I had never heard of this. He explained it’s normally triggered by an incident of some kind and can manifest itself as a physical illness. He started treatment immediately and within a couple of days, I was beginning to feel human again.

I did a lot of thinking whilst I was off sick. I couldn’t do anything else. I decided I was really angry about a lot of things. Furious, disappointed, let down. I was livid at COVID-19, at all of the terrible things that have happened in 2020, there have been so many.

But most of all I was angry that it stole something that was so safe and familiar, an extended part of me.

That’s when it dawned on me. The familiarity of my sporadic, hectic, international life was comforting. To most, this wouldn’t seem like a routine, but it was all I knew. It was my ritual. I had a specific process for every part of it, I was flawlessly organised and efficient, making the most of every second, every kilo, every euro. So now what?

Well…

I started to break it all down, what did it all mean? How could I survive this new world?

I analyse information for my job, I am acutely aware of everything that is going on, yet I somehow forgot to think about me. It’s interesting what you learn when you are forced to dissect something that you had overlooked for so long.

The things I missed were not as complicated or unattainable as I originally thought. Pretty straightforward in fact.

  • I crave structure, my own structure (even if to others it feels like chaos).
  • Space, peace, silence and thinking time are fundamental to my well-being.
  • I need to move, no matter how tired it always makes me feel better.
  • Creativity and curiosity are the things that motivate me.
  • Change is important.
  • Self-care is not something that should be reserved for travel.
  • Making time for myself is not selfish.
  • Kindness and empathy are for everywhere.

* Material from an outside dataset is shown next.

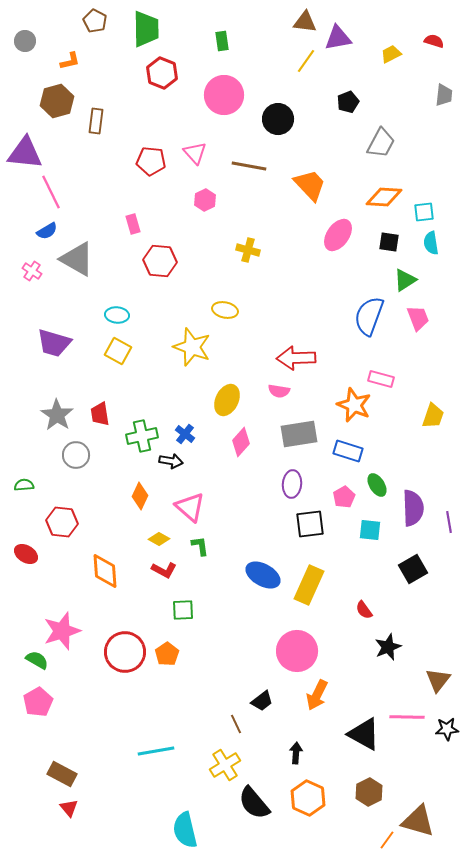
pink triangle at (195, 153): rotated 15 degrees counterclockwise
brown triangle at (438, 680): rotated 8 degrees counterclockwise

So I say fuck you 2020, fuck all of the bad things that are going on in the world, I can’t control any of them.

What I can control is my rituals, the things that are truly important. I can create new ones.

Now I have been forced to assess things I had never considered, I can improve them, I can make them better than before. I can adapt them to this new world. Maybe one day I will be able to get on a plane again, who knows…

The doctor said I need to take better care of myself, he might be onto something.